On the day he passed, the TV sports calendar paid tribute to Jim McKay.

The face of ABC’s Wide World of Sports and a commentator/host of a dozen Olympics for three networks, McKay died of natural causes at age 86 on June 7. From cliff diving to wrist wrestling, gymnastics to weight lifting, track and field to the links and the ponies, plus countless other forms of competition in between, McKay was on the scene. Spanning the globe, he did bring the constant variety of sports into our living rooms, including the tragic news of the Israeli massacre at the 1972 Summer Olympics in Munich.

News about Paul Pierce’s status for Game 2 of the NBA Finals and Major League Baseball aside, the June 7 calendar reflected the gamut and internationalization of games, that McKay, along with the late Roone Arledge, had helped usher in nearly five decades earlier. Wide World‘ s push, which began on April 1, 1961, and featured over the decades profiles and stories about otherwise obscure athletes from Siberia or Sao Paulo, ultimately opened the door to ESPN and what has become a 24-hour global sports universe and industry.

NBC yesterday morning delivered its café and croissant serving from Roland Garros with the ladies’ French Open final. The Peacock later teed off a celebrity golf tournament (the Superstars was a Wide spin-off and an early celebreality iteration), followed by the women vying for the Visa U.S. Gymnastics Championships.

Later, ESPN Classic was home to the first two Group A soccer matches from Euro 2008 in Switzerland. ESPN and ESPN2 carried the College World Series, with the latter eventually shifting gears to an array of motor sports action..

The Tiffany Network, led by his son Sean McManus, the president of CBS Sports and News, had third-round coverage of the St. Jude Classic golf tournament from Memphis and the LPGA’s McDonald’s Championship from Havre de Grace, Md.

Perhaps fittingly, ABC, the network where he left most of his imprimatur, was deep into the Belmont Stakes on June 7. McKay loved horse racing and Big Brown was a shoo-in, a 1-4 favorite, to end a 30-year Triple Crown drought.

Well, whether the vagaries of the equine, the heat, the gods of racing, or some illness/injury that has yet to be disclosed (the hoof problem has largely been dismissed), Big Brown was a big bust, finishing ninth in the field of nine.

Or maybe, he just didn’t want to upstage McKay, whose legacy in his field extends well beyond the back stretch.

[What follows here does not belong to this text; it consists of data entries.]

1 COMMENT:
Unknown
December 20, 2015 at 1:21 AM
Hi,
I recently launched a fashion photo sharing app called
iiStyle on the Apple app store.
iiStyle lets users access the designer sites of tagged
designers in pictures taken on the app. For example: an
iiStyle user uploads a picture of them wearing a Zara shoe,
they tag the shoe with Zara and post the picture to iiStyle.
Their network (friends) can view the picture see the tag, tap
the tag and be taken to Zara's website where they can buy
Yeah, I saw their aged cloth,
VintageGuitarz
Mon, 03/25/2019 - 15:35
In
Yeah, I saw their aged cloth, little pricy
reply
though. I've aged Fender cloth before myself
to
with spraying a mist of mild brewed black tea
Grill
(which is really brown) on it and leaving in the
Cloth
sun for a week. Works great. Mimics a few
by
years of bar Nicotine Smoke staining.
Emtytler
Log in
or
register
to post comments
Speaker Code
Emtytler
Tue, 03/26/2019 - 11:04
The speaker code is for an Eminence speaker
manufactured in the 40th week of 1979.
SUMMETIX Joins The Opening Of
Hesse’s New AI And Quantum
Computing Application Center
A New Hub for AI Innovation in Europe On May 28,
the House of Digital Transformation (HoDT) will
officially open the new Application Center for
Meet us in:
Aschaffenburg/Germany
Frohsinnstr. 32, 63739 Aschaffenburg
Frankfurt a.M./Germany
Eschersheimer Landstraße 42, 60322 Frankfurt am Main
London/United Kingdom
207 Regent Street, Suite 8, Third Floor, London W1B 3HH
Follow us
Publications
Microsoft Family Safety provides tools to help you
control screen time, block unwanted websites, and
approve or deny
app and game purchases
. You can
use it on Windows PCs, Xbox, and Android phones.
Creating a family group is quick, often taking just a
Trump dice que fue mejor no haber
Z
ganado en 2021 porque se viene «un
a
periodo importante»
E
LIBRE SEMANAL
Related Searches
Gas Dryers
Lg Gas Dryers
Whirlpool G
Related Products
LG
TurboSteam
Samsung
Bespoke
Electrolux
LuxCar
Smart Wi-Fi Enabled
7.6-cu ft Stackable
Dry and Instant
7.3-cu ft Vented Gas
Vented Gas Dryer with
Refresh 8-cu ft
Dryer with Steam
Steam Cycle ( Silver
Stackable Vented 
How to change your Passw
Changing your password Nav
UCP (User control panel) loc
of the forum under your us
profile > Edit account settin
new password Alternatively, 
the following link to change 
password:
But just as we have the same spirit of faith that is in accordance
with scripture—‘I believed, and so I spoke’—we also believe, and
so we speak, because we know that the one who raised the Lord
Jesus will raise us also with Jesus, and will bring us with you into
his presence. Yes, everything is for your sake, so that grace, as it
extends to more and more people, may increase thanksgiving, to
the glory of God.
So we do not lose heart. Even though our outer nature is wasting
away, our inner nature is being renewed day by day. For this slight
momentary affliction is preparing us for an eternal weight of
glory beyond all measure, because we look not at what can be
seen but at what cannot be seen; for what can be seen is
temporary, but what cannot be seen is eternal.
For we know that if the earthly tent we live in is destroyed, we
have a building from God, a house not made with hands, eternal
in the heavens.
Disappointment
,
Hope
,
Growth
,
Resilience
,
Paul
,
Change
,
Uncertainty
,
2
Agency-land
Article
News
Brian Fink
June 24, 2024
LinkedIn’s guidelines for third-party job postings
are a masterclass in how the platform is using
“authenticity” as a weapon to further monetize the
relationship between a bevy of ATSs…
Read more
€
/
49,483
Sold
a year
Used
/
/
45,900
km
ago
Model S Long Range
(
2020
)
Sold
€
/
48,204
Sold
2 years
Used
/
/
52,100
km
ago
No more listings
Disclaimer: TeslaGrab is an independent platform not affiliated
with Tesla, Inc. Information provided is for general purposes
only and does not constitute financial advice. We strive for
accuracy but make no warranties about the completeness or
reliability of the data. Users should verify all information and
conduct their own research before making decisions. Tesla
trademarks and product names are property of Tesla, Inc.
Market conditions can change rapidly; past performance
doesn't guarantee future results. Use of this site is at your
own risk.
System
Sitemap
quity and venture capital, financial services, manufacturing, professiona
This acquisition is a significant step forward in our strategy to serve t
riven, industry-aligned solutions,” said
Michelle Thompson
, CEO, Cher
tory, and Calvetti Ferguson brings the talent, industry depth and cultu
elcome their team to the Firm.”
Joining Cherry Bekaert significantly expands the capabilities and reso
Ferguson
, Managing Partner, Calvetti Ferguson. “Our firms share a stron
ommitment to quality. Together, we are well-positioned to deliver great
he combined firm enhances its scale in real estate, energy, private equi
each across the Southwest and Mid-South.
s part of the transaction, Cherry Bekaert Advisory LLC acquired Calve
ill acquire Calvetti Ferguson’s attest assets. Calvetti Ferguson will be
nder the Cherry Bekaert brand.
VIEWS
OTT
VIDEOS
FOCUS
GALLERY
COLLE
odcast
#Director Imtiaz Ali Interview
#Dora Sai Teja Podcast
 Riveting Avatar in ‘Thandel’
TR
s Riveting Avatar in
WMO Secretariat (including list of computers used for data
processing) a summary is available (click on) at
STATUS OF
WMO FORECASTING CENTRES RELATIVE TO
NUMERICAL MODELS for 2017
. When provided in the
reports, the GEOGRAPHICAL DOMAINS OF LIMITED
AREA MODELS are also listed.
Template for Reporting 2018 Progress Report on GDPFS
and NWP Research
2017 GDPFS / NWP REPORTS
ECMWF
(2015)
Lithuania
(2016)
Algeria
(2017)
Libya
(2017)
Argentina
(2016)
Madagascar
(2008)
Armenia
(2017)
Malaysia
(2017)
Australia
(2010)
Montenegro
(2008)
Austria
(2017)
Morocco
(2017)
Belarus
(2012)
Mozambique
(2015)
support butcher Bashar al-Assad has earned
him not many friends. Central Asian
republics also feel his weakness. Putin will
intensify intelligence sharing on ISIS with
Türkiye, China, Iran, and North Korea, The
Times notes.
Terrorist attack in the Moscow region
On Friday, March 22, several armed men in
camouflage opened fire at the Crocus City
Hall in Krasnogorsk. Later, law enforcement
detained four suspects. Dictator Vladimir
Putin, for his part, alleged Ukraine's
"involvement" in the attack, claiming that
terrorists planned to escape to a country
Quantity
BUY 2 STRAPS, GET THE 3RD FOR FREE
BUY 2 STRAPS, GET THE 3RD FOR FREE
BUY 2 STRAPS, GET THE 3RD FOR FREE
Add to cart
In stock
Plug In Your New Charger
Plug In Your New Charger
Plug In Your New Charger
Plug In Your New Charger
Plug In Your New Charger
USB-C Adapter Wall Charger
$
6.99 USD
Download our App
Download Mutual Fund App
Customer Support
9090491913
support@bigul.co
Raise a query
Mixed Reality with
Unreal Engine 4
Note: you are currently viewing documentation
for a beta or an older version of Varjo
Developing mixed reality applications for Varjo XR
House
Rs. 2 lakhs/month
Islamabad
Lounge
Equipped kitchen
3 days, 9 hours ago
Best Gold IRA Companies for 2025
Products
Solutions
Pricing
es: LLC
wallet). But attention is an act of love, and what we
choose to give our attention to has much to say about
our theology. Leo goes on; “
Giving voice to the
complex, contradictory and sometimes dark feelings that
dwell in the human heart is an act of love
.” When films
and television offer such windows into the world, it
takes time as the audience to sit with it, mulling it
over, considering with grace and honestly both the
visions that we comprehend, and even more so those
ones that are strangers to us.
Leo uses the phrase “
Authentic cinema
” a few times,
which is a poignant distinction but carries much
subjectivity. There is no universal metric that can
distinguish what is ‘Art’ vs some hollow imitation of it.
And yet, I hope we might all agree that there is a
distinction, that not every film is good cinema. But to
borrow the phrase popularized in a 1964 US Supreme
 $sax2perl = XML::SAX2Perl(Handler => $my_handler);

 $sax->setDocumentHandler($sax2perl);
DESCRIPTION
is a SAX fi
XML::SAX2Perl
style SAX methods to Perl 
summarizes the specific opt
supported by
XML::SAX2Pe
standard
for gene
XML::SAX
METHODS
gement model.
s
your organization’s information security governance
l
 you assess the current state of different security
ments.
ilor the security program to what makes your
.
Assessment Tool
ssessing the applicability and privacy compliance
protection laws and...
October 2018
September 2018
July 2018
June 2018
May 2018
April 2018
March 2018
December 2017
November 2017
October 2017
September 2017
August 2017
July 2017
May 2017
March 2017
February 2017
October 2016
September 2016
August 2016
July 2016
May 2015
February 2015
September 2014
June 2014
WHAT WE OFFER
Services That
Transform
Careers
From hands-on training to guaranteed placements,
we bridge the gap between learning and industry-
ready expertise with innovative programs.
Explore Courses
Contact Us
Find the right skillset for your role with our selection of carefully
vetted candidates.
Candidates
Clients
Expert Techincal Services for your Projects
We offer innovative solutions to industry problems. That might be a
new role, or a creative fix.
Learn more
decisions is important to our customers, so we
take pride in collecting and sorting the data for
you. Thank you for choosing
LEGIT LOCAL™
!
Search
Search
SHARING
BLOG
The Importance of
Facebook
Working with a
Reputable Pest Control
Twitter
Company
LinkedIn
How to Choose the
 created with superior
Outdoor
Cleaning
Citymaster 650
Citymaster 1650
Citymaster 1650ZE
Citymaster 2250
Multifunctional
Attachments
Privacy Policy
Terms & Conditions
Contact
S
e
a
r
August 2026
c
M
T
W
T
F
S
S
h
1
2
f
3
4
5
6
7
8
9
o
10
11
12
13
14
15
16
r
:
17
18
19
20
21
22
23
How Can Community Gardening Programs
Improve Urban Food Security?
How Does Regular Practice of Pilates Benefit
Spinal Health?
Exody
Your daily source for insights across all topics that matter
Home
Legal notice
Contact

Posted by Mike Reynolds on June 8, 2008 | Comments (1)

6/9/2008 10:51:32 AM EDT
In response to: McKay's Day
Jim Forkan commented:

Hi Mike,
Enjoyed "Mckay's Day." Jim McKay's low-key yet polished delivery and Roone Arledge's production, down to the musical elements, made the Olympics must-see TV for us in the 1970s. We took it all for granted till ABC pretty much bowed out and we saw the other networ4ks and sports anchors come up short in their Olympics since.
At least until they learned to crib from ABC -- a musical flourish here, an "up close & personal" athlete profile there, and great travelog visuals of the sights in and around the Olympic venue.
McKay's succinct, low-key approach paid off most when he was thrust into reporting on the Munich Olympics massacre. His line "They're all gone" packed tremendous emotional punch.
I hope HBO repeats its special on Jim McKay that ran back in 2003.